3. Reinforcement learning meets network intrusion detection: a transferable and adaptable framework for anomaly behavior identification #

Objectives:

Most anomaly detection model must train the entire data set at an immense cost. We propose a transferable and adaptable network intrusion detection system(TA-NIDS) based on deep reinforcement learning.
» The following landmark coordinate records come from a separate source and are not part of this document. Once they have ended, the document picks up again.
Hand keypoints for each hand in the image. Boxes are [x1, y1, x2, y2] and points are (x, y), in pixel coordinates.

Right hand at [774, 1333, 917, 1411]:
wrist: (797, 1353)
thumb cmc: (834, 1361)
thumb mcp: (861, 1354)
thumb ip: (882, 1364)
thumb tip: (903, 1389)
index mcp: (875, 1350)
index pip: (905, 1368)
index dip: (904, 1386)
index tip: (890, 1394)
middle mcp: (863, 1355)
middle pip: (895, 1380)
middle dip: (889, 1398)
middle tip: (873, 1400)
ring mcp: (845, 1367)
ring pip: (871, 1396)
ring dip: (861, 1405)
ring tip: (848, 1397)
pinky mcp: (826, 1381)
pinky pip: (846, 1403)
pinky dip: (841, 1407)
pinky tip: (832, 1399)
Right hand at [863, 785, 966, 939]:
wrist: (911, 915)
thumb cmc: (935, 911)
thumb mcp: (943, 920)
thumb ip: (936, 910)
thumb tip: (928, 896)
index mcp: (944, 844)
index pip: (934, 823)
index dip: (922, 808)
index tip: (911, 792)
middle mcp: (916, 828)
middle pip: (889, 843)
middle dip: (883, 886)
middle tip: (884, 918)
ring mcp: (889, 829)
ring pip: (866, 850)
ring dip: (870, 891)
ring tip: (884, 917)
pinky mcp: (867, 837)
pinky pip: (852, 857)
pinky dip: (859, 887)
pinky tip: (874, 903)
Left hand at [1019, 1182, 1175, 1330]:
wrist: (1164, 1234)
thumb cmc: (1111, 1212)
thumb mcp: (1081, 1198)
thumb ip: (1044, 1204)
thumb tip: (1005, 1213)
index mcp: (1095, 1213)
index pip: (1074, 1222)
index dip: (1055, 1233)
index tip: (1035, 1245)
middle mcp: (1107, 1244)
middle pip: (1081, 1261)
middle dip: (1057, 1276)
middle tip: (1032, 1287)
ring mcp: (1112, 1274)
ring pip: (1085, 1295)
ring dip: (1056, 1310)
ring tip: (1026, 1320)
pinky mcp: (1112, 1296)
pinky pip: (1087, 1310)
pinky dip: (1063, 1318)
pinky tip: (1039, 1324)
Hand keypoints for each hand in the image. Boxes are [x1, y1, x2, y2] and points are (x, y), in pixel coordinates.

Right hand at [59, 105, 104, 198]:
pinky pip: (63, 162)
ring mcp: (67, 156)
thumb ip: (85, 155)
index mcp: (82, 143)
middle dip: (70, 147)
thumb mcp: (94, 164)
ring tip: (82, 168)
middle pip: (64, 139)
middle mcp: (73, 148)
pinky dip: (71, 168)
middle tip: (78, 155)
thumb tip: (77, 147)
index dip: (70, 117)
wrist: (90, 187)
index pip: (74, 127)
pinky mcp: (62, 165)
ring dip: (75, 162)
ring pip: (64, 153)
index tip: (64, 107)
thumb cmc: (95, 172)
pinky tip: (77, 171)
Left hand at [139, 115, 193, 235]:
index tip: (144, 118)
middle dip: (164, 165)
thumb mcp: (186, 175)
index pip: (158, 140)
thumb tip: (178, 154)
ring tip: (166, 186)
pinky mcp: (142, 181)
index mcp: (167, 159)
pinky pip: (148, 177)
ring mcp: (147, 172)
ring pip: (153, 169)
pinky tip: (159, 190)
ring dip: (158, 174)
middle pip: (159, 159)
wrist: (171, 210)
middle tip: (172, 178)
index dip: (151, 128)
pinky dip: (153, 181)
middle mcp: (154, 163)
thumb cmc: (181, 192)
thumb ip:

Index: Deep reinforcement learning, anomaly detection, transferable framework, robustness, adaptable framework
source code: https://github.com/HE0413/TA-NIDS.git

Methods:

TA-NID_Archi

  1. Basic RL: The agent obtains knowledge from the environment and improves the action plan to adapt to the environment. Positive reward is regarded as the reinforcement signal, try to maximize the expectation of reward R_t.
  2. Reward machanism for interactive processes: set the positive reward that can be obtained only when outlier classes are screened correctly. Prioritize selecting outliers by reward mechanism, making it adaptable to the actual scene.
  3. Proximal policy optimization(PPO): PPO uses constraints to ensure that the difference between the old and new strategies is not too significant, which can avoid unexpected performance degradation caused by significant differences.

Main Context:

  1. prioritize key categories: a large data set may only have a few outliers. Apparent outliers must be selected first.
  2. Interaction between agent and environment: RL obtains valuable information with the reward through continuous interaction.
  3. Identify a general data format: which can calculate the features of different data sets
  4. Detailed design: Enviroment, State, Action, Reward, Policy

Outcomes:

  • Datasets:
    DatasetAttributesattacks
    IDS2017Contain benign and common attacksbrute force FTP, SSH, DOS, Heartbleed, Web attack, Intrusion, Botnet, and DDoS
    IDS2018network traffic and system logsbrute force, Heartbleed, Botnet, DOS, DDoS, Web
    NSL-KDD
    UNSW-NB15comprehensive network attack traffic dataset49 features and 9 attacks. Fuzzers, Analysis, Backdoors,DOS, Exploits, Generic, Reconnaissance, Shellcode, and worms
    CIC-IoTioT network traffic datasetseven categories: DDoS, DoS, Recon, Web-based, Brute Force, Spoofing, and Mirai
  • Experiments on data sets including binary classification, multiple classifications and transferable results.

Contribution:

  1. Propose a framework for anomaly detection with adaptability and transferability based on deep reinforecement learning(DRL).
  2. Transferability: Unify the features of the data set into the states observed from the environment. No requirements for feature dimensions, no need to adjust parameters.
  3. Adaptability and robustness: Design a reward mechanism to allow the agent to preferentially select ouliers, prioritizing the selection of outliers improves detection efficiency.
  4. Designed an enviroment that adjusts based on the identification action, and the states can be calculated using input network traffic, where transforming the traffic characteristics into the state in the environment. The environment has interaction with the agent, changes in real time.
  5. Conduct extensive experiments in IDS2017, IDS2018, NSL-KDD,UNSW-NB15, CIC-IoT2023
  6. TA-NIDS suits the following scenarios related to network security management:
    • Scenes where noticeable abnormalities must be detected first.
    • Scenes in which the natural environment changes in real time.
    • Transfer the results of one data set directly to other data sets.